A wide range of stakeholders came together, including senior government officials from a variety of federal departments and agencies as well as private sector subject matter experts from critical infrastructure owners and operators. They joined other participants who all contributed to a robust effort to draft a plan for a strategic approach to this increasingly difficult challenge. The collaborative engagement brought together a wide range of expertise and perspective from experienced professionals committed to improving America’s critical infrastructure protection, cybersecurity and resilience. The collaboration included intense discussion and debate, research and writing driven by communication and coordination among stakeholders to achieve a consensus that produced a draft version of the NCIRP.
That product was delivered to the White House in 2009. At the time, it was fully anticipated that work on the supporting operational playbooks would be convened soon thereafter. However, that important work has not yet been initiated.
It was reported to stakeholders that the draft NCIRP was advanced into a federal interagency review process. With no further review or feedback from the industry or other non-governmental contributors, a draft interim document was released by the White House in 2010. Five years later the NCIRP remains in a draft interim status with little discussion on when or if that document will be updated to reflect the evolving cyber risk environment we face today and beyond.
Accordingly, many questions remain about what happens if we experience a cyber event that can produce national consequences or impact. For example:
Which federal agency is in charge if a major national cyber event occurs in the United States? Is it the Department of Homeland Security? Is it the FBI? Is it the Defense Department? Is it the White House National Security Council? Is it all of them? Additionally, what are the characteristics and attributes of an event that would determine the handoff from the Department of Homeland Security to the Defense Department?
It seems reasonable that in 2015, there ought to be clarity around how the thresholds of escalation will be managed and what the various roles and responsibilities of federal government entities should entail. This includes how industry, especially critical infrastructure owners and operators, will contribute to achieving timely, reliable and actionable ground truth and situational awareness to inform the decision making process about how best to mitigate, respond to or recover from a significant national cyber event. That process should be clearly understood, predictable and tested periodically.
These are not new questions. They have been raised during national-level cyber exercises dating back to 2006 and most recently in 2012. Planning is underway for Cyber Storm (CS) V next year. CS V would be a great opportunity to test the progress in how we work together to achieve improved national cybersecurity and resilience.
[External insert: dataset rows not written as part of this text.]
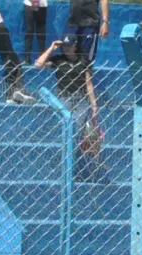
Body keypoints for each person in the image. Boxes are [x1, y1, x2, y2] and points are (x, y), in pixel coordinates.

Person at [34, 38, 101, 171]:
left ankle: (73, 164)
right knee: (66, 129)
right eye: (64, 46)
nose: (66, 49)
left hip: (81, 99)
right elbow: (38, 64)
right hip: (64, 98)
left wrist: (94, 105)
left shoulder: (83, 61)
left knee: (77, 130)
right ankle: (66, 163)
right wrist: (52, 47)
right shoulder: (58, 60)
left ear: (75, 46)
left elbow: (88, 83)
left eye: (69, 46)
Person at [64, 0, 107, 65]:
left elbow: (104, 1)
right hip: (73, 22)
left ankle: (86, 74)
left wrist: (105, 22)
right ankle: (71, 74)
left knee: (86, 58)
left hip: (90, 23)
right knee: (68, 52)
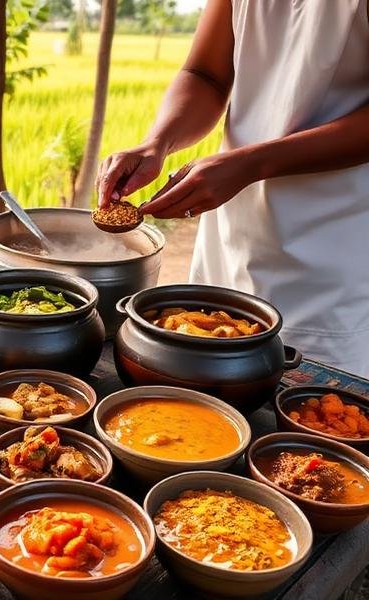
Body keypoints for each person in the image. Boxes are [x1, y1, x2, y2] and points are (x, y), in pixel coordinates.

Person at [96, 0, 369, 376]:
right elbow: (206, 73)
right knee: (205, 370)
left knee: (314, 400)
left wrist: (251, 164)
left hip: (330, 255)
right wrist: (157, 143)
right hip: (230, 234)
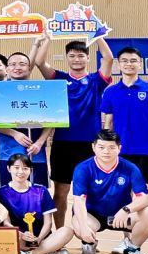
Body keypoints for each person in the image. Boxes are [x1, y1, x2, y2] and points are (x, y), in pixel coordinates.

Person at [99, 46, 148, 240]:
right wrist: (106, 148)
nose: (129, 64)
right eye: (124, 61)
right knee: (124, 196)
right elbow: (108, 123)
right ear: (119, 64)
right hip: (122, 152)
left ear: (140, 64)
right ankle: (127, 240)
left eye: (133, 60)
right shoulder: (111, 92)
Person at [37, 32, 112, 218]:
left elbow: (109, 58)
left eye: (80, 55)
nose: (76, 59)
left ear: (88, 58)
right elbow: (39, 62)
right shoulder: (58, 78)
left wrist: (98, 34)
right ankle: (60, 232)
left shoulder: (96, 80)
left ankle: (85, 231)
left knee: (89, 192)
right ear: (66, 58)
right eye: (72, 55)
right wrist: (47, 39)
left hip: (90, 144)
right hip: (63, 143)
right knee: (60, 192)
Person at [68, 129, 148, 254]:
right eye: (101, 147)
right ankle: (88, 243)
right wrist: (83, 227)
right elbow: (79, 201)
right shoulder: (83, 168)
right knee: (80, 224)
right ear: (93, 147)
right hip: (93, 216)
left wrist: (126, 210)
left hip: (119, 217)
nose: (106, 151)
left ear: (119, 148)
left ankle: (132, 251)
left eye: (111, 147)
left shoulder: (130, 168)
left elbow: (145, 198)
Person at [0, 151, 72, 254]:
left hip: (41, 239)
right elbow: (6, 223)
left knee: (67, 231)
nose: (21, 172)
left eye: (25, 168)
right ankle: (46, 253)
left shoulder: (41, 191)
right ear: (8, 168)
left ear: (30, 170)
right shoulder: (1, 193)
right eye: (16, 168)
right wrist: (22, 235)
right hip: (18, 238)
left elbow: (48, 223)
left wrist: (38, 239)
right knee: (3, 236)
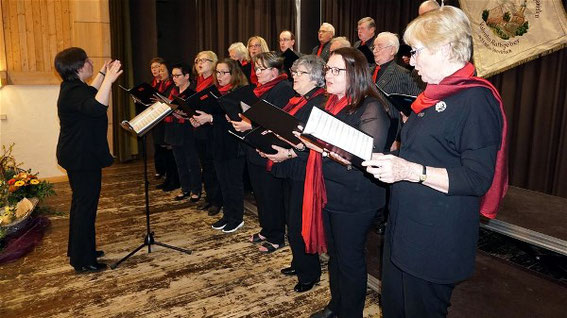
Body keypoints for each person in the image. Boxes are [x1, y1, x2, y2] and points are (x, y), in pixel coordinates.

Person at [362, 6, 508, 317]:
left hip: (435, 239)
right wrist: (389, 158)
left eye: (416, 51)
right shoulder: (434, 96)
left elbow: (477, 178)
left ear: (443, 48)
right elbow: (421, 152)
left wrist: (409, 170)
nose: (410, 61)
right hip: (405, 229)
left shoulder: (475, 101)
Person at [303, 47, 391, 318]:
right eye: (328, 69)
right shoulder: (329, 103)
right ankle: (336, 305)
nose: (329, 75)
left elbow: (369, 152)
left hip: (355, 196)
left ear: (355, 72)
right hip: (328, 190)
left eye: (336, 70)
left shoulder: (371, 105)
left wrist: (332, 149)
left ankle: (350, 313)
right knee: (336, 257)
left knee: (350, 259)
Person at [55, 47, 122, 273]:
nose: (91, 62)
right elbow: (96, 106)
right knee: (85, 207)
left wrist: (102, 76)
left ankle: (81, 250)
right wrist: (110, 80)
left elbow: (89, 97)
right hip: (81, 158)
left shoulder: (74, 87)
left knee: (82, 205)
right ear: (79, 67)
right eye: (87, 60)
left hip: (78, 155)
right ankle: (83, 261)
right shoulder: (73, 91)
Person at [263, 55, 326, 293]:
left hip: (304, 169)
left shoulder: (318, 102)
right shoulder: (299, 100)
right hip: (293, 167)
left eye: (300, 73)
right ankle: (298, 263)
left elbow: (312, 141)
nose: (294, 77)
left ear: (315, 79)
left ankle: (309, 272)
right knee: (292, 221)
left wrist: (287, 151)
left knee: (300, 224)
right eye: (294, 72)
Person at [230, 51, 295, 252]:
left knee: (271, 194)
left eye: (261, 69)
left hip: (269, 148)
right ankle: (266, 229)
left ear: (274, 71)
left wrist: (249, 126)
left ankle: (276, 236)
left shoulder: (283, 88)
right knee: (260, 193)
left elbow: (275, 121)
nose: (256, 72)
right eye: (256, 68)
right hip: (255, 146)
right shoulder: (260, 89)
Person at [193, 59, 249, 233]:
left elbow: (236, 120)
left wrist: (210, 118)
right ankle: (227, 215)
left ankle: (236, 218)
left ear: (234, 74)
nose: (220, 76)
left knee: (233, 183)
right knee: (223, 182)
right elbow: (213, 116)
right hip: (216, 142)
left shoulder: (240, 92)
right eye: (217, 72)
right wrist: (198, 118)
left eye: (224, 72)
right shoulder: (215, 92)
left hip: (234, 144)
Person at [190, 51, 223, 216]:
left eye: (204, 60)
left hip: (213, 130)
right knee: (206, 167)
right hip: (200, 130)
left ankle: (217, 201)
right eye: (197, 61)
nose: (200, 63)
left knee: (214, 166)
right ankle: (209, 197)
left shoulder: (217, 83)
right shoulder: (198, 82)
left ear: (214, 62)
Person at [164, 63, 202, 202]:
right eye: (173, 75)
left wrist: (184, 115)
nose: (174, 78)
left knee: (192, 162)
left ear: (186, 76)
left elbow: (196, 114)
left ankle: (196, 190)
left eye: (178, 75)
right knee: (179, 162)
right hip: (173, 130)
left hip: (188, 130)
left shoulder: (193, 93)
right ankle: (185, 188)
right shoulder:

As the debate continues across Congress, the administration and the broad stakeholder community about basic cybersecurity risk management requirements, it is time to move beyond a draft interim NCIRP and finalize a true National Cyber Incident Response Plan. This plan would provide a strategic blueprint and complete the necessary operational playbooks to provide clarity about how government and industry will work together. Given the growing potential threat of a cyber event with national impact, the nation needs a clear understanding of the roles and responsibilities for various government agencies and entities, along with a documented engagement model for information sharing, analysis and collaboration with private sector partners and other stakeholders to meet the growing cybersecurity challenge.
We can get to work on this tomorrow. So, let’s get to it.
Robert B. Dix Jr., is vice president, global government affairs and public policy for Juniper Networks.